D’autres plans séduisent notre rétine : Tantri face à la lune, Tantri grimée en présence d’enfants en blanc dans les plaines… Pour tous ces plans, un soin tout particulier a été accordé à la composition, au placement des protagonistes, aux couleurs… Le reste de l’intrigue peut paraître assez austère, et montre des longueurs, les images étant moins hypnotiques. Mais il est difficile d’en faire une raison valable pour dévaluer le film : chaque séquence est signifiante, et dévoile une facette des émotions de l’héroïne. Tous les moments passés/imaginés avec son frère, y compris ceux du début, mis en scène de manière fort banale, paraissent pour autant de moments d’intimité et de complicité entre deux enfants proches amenés à voir leur chemin se séparer. C’est tout à fait émouvant.

C’est dans ce genre de moments que les images cèdent le relais à des sensations qui émanent du film. Pour cela, l’allié de l’image est le son. Ou plutôt sa mesure, voire son absence. Il y a très peu de dialogues dans The Seen And Unseen, beaucoup de silences, et quelques sonorités naturelles. Ce calme peut montrer la fin de la vie au bout du chemin, mais peut-être aussi la recherche de sérénité de Tantri. D’ailleurs, le moment le plus bruyant du film, vers la fin, où la fillette, déguisée en singe, essaye de stimuler son frère dans le coma, en criant comme l’animal et en voltigeant dans toute la pièce, symbolise une forme de désespoir qu’elle a refoulé jusque là. Elle se rend alors bien compte que son frère ne revient pas à lui. Les hurlements mimés et le déguisement de l’animal renvoient d’ailleurs encore une fois à des sensations chamaniques de toute beauté. The Seen And Unseen est définitivement un film ésotérique, et s’attache à explorer les tourments humains sans y apposer de mots.
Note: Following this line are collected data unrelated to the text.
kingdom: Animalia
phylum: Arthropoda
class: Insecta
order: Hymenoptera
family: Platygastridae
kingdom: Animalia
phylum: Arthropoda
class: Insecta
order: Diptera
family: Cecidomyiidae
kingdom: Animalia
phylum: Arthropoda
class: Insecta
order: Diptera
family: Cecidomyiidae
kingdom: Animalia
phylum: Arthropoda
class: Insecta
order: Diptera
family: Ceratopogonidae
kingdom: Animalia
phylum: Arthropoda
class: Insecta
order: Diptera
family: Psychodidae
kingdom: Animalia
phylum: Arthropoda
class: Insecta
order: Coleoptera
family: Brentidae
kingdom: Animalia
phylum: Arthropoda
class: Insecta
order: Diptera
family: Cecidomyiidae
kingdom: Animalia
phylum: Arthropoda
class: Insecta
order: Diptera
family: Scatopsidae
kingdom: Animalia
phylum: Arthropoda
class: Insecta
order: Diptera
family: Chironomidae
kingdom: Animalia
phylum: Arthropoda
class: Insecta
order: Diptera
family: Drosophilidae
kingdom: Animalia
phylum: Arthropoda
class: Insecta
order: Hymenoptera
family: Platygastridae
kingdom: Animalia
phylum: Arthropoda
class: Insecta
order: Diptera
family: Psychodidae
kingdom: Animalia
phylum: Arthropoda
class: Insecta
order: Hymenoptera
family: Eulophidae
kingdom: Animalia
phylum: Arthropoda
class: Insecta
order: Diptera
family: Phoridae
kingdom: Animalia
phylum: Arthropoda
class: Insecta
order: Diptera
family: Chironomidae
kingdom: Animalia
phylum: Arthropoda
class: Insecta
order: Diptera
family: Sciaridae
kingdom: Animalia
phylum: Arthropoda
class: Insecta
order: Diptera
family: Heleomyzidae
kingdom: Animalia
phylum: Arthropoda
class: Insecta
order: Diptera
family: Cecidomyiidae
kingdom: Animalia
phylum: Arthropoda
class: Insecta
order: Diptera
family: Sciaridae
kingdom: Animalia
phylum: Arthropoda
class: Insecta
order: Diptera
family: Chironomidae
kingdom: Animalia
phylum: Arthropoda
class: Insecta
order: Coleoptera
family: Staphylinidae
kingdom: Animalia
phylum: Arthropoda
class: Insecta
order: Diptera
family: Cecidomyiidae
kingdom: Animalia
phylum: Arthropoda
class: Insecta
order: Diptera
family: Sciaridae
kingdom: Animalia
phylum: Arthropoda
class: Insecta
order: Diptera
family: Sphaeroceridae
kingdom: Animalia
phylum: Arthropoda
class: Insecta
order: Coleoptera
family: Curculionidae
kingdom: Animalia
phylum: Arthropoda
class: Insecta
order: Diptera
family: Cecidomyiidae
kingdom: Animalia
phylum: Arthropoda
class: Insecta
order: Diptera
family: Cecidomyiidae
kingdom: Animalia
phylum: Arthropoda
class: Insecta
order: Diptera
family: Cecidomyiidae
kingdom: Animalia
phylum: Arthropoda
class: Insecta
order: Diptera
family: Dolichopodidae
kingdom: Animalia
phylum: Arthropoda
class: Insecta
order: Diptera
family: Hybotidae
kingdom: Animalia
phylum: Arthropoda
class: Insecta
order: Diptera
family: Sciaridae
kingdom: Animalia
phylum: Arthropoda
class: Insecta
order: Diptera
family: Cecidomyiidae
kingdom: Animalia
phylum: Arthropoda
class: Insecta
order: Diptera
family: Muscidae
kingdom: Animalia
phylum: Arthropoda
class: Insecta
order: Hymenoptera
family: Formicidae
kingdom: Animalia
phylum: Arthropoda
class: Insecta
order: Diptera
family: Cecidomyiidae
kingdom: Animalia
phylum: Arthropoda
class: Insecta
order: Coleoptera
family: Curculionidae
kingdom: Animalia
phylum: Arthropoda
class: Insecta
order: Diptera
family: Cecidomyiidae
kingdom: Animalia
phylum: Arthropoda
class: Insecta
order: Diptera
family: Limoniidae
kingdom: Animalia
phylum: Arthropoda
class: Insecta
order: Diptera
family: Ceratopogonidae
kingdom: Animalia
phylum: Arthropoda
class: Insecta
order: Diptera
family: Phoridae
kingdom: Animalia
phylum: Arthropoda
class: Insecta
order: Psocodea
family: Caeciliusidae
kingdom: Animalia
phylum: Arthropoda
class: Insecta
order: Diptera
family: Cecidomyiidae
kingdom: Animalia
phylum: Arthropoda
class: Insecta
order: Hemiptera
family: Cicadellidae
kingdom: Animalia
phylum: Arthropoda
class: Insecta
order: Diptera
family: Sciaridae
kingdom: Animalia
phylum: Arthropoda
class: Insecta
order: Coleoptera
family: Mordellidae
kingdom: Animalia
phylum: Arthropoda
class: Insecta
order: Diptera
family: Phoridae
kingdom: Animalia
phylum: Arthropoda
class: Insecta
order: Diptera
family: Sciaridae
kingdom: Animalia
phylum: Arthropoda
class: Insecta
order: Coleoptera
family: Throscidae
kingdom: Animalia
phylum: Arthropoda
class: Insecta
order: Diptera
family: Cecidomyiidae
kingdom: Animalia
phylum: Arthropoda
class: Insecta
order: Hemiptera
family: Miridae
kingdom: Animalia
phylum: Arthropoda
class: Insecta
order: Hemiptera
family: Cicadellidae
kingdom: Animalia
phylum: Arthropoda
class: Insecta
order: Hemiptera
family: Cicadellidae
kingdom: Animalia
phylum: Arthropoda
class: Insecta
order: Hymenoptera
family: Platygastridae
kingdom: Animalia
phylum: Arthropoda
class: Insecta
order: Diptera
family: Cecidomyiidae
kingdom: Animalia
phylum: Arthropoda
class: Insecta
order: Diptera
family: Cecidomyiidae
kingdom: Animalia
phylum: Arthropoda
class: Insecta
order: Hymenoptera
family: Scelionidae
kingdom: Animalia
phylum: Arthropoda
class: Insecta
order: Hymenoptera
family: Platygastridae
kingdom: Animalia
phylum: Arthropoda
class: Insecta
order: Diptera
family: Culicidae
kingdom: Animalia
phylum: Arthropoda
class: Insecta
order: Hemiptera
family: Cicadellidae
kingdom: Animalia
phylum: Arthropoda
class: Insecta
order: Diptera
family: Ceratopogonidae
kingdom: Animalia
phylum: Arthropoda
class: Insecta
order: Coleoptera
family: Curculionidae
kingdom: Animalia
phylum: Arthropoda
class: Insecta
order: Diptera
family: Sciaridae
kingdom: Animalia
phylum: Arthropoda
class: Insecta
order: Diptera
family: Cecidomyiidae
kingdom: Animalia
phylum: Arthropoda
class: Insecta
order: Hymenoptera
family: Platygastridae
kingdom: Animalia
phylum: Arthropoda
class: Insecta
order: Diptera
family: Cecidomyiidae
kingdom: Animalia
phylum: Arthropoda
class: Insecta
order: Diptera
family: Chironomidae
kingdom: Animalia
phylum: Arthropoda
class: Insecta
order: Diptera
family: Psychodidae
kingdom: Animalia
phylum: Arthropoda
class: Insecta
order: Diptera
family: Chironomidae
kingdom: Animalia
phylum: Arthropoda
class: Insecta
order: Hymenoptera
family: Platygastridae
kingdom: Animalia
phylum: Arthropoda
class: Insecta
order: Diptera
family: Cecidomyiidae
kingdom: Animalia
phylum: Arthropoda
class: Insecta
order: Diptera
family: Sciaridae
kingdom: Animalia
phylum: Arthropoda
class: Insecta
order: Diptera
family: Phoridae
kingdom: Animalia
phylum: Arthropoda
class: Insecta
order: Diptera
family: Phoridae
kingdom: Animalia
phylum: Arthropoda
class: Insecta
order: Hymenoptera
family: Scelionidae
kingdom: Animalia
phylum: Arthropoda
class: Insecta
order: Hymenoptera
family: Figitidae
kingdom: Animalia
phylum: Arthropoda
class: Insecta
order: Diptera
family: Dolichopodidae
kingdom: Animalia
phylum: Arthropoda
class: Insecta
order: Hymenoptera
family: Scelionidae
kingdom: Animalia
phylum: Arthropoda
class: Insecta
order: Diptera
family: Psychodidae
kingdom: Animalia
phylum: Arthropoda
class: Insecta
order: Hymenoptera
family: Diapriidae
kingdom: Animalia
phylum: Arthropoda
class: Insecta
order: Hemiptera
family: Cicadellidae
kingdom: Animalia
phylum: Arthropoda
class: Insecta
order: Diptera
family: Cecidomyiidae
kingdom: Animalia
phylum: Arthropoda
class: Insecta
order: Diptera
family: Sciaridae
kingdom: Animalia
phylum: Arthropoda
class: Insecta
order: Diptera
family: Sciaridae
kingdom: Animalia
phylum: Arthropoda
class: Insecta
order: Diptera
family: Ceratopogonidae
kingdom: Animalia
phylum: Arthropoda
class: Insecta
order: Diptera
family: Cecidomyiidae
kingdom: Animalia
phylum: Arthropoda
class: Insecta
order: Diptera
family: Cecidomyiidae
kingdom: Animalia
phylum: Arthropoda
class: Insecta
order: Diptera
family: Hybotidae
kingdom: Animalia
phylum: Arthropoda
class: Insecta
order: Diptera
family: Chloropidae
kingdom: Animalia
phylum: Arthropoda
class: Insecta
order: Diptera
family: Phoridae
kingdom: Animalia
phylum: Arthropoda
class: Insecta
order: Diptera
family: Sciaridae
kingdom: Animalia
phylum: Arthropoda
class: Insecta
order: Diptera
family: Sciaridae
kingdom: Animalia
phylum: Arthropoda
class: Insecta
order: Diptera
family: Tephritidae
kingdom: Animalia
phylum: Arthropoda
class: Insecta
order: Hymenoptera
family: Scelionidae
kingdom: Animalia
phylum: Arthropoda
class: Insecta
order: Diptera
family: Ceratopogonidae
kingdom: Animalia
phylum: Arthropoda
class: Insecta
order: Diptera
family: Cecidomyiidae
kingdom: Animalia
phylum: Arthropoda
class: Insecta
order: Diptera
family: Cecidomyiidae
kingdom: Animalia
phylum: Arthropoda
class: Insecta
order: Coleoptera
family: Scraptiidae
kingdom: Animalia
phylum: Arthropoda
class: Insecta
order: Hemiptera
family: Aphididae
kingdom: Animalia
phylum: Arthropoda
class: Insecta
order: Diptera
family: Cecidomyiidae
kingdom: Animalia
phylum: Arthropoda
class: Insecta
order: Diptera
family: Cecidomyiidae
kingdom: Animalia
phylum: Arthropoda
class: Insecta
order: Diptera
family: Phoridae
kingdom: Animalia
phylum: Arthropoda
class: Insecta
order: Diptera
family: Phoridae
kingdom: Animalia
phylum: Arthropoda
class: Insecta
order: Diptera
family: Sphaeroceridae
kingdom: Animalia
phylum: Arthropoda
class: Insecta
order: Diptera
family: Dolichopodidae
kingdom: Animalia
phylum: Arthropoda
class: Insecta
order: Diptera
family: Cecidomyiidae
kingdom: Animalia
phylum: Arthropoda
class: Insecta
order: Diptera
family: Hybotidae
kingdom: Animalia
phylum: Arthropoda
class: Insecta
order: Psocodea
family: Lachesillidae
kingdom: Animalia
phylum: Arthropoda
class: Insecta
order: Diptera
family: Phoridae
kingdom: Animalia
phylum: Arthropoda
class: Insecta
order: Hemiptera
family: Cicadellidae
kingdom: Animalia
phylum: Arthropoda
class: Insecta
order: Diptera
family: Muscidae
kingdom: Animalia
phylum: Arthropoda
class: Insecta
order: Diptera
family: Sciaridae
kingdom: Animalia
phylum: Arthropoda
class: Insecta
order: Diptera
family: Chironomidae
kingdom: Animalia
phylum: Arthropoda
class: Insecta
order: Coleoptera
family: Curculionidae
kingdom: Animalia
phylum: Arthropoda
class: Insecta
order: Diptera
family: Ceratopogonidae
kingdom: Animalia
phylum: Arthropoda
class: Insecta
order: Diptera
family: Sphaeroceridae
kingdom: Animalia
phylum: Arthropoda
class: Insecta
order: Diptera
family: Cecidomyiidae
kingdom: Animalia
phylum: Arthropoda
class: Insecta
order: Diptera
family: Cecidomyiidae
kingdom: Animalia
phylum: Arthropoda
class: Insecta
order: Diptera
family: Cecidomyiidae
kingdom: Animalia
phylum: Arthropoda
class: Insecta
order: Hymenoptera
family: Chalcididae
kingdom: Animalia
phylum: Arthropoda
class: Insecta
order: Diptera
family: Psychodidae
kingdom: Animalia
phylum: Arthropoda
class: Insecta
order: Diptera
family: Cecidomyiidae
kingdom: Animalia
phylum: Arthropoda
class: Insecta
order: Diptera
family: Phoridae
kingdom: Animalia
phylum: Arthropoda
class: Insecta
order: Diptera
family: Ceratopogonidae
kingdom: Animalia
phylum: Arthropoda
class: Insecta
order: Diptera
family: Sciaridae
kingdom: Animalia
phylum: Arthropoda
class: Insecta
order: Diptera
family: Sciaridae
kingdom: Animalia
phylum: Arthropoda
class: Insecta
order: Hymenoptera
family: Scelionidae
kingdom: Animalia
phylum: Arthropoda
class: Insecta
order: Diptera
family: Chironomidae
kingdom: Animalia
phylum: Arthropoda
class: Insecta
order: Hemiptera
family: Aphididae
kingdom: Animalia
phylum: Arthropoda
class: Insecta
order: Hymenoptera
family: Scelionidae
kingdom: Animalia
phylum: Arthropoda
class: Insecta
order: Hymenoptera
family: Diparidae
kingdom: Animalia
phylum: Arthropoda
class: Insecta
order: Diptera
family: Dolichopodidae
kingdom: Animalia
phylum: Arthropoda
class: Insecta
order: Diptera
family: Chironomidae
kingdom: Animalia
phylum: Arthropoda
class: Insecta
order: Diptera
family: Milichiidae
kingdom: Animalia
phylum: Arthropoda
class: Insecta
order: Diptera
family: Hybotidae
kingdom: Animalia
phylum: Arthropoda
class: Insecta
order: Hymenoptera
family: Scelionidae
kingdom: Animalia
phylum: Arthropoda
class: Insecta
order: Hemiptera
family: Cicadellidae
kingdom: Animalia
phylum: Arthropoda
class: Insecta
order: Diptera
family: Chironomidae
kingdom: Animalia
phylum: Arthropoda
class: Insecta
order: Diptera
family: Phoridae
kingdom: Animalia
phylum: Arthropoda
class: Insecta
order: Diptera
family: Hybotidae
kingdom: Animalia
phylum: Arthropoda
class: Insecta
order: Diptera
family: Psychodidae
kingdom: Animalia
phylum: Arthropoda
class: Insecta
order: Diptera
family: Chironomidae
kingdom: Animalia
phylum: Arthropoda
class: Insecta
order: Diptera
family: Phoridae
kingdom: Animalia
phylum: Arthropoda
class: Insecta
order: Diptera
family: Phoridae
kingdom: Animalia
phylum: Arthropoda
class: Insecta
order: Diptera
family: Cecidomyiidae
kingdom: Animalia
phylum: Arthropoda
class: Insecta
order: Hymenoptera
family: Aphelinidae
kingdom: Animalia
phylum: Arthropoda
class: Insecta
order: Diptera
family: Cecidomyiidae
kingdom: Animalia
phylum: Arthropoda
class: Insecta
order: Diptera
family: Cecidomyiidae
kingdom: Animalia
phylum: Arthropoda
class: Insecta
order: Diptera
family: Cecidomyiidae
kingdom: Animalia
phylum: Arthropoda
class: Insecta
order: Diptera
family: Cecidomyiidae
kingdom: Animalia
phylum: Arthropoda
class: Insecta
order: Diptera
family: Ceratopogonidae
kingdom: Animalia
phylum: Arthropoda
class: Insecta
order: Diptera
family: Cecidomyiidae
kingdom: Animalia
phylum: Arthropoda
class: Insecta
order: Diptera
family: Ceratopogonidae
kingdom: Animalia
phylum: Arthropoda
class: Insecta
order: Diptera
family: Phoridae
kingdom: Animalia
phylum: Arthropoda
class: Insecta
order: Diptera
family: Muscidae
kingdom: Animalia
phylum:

En quoi le film réussit-il ? À travers l’intention de dévoiler les émotions intérieures d’une jeune fille, le film de Kamila Andini parvient aussi à créer un personnage fort attachant, en dirigeant à merveille une jeune actrice. L’empathie est totale. Il en résulte un film qui peut faire office de document sur les émotions infantiles, et pourquoi pas, pour aller plus loin, d’essai sur l’imagerie chamanique en Asie du Sud-Est. The Seen And Unseen, c’est étonnant et surtout, beau.

L’édition de Spectrum est d’excellente facture. Les masters sont en haute définition. En bonus, nous trouvons une interview de la réalisatrice et des producteurs, mais qui manque un peu de profondeur. La critique du film par les vidéastes Dirty Tommy et La critique masquée offre un regard éclairant. Enfin, le court-métrage Memoria, portant sur les viols en temps de guerre (1975-1999) et les violences masculines plus globalement, permet d’appréhender mieux l’oeuvre de la réalisatrice, et c’est un aspect toujours appréciable de l’offre vidéo. En revanche, il n’est disponible qu’en VOSTA, ce qui est vraiment dommage pour les non-anglophones.

Maxime Bauer.

The Seen And Unseen de Kamila Andini. Indonésie. 2017. Disponible en COMBO (Blu-Ray + DVD) chez Spectrum Films le 15/12/2018.